Appleは最新の四半期決算発表で、同社はすでに3月までの四半期にメモリコストの上昇による圧力を感じており、この圧力は6月四半期以降さらに強まるだろうと述べた。 CEOのティム・クック氏は、アナリストとのQ&Aで、Appleは6月四半期に「メモリコストの大幅な上昇」に直面すると予想しており、6月以降、メモリ価格の上昇がAppleのビジネスに「影響を与える」と率直に述べた。

クック氏は、製品価格に大きな変化がない理由は、アップルがこれまで蓄積してきた大量のメモリ在庫によるところが大きいと明らかにした。こうした「繰越在庫」は過去数四半期、同社に一定の緩衝スペースを提供し、サプライチェーンのコスト高騰を部分的にヘッジしてきた。過去3月四半期では、メモリコストが同社の利益率にさらに明白な影響を与えたが、それでも在庫消化により、Appleは短期的にはコストの波及速度を抑制することができた。しかし、既存の在庫が徐々に枯渇するにつれて、この「クッション」効果は持続できなくなり、Apple の将来のコストと価格のトレードオフはより深刻になってきています。

現在、消費者向けテクノロジー業界全体がメモリ価格の上昇の影響を受けています。根本的な原因は、人工知能インフラストラクチャ構築の需要によって世界のメモリ供給が大幅に圧迫されていることです。サーバーからデータセンターに至るまで、AI トレーニングや推論クラスター用の大容量メモリがチップ メーカーの優先事項となっている一方、消費者向け機器はサプライ チェーンの後方に追いやられ、広範なコストインフレを引き起こしています。業界では多くのPCメーカーが大容量メモリやソリッドステートドライブを搭載したモデルの価格を大幅に値上げするケースがあり、今回の「メモリインフレ」の前兆とみられている。過去数四半期、Appleはサイズの優位性と在庫戦略に頼って、比較的安定した端末価格を一時的に維持してきた。しかし、クック氏の最新の声明は、この「隔離効果」が無期限に続くわけではないことを示している。

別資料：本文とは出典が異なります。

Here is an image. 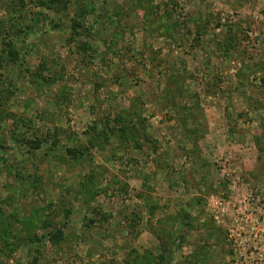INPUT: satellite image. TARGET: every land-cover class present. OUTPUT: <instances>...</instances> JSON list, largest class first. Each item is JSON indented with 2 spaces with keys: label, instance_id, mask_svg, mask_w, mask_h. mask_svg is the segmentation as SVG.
<instances>
[{
  "label": "rangeland",
  "instance_id": "1",
  "mask_svg": "<svg viewBox=\"0 0 264 264\" xmlns=\"http://www.w3.org/2000/svg\"><path fill=\"white\" fill-rule=\"evenodd\" d=\"M0 264H264V0H0Z\"/></svg>",
  "mask_w": 264,
  "mask_h": 264
}]
</instances>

クック氏は電話会議で、昨年12月四半期の同社業績に対するメモリー価格の影響はまだ限定的だったと指摘した。当時、Appleは3月四半期に圧力が大幅に高まるだろうと予測していたが、今回この懸念が現実となった。次期6月四半期についても、Apple経営陣は「重大な影響はあるが在庫ヘッジは継続する」との判断を下した。メモリコストは上昇し続けるだろうが、短期的な影響を弱めるために同社はまだある程度の繰越在庫に頼ることができる。本当の不確実性は6月以降の時間枠から来る。在庫バッファーが徐々になくなると、Appleは製品構成、サプライチェーン交渉、価格戦略の間のバランスを再発見する必要がある。

メモリ価格の高騰にどう対処するかという問題について、クック氏はアップルが「状況を継続的に評価」しており、「幅広い選択肢」があると強調したが、具体的な対策やロードマップは明らかにしなかった。これは、Apple がその後の製品サイクルで、さまざまなモデルのメモリ容量の組み合わせを調整したり、コスト構造を最適化したり、他の事業の収益性を利用してハードウェアのコスト圧力の一部を相殺したりする可能性があることを意味します。現在の情報から判断すると、Appleは依然として端末の販売価格を直接値上げすることなく、メモリコストの上昇が消費者に伝わるのを可能な限り遅らせようとしている。しかし、世界的な AI インフラストラクチャへの需要が引き続き高く、メモリ供給が逼迫していることから、この戦略がいつまで維持できるかについては依然として多くの不安があります。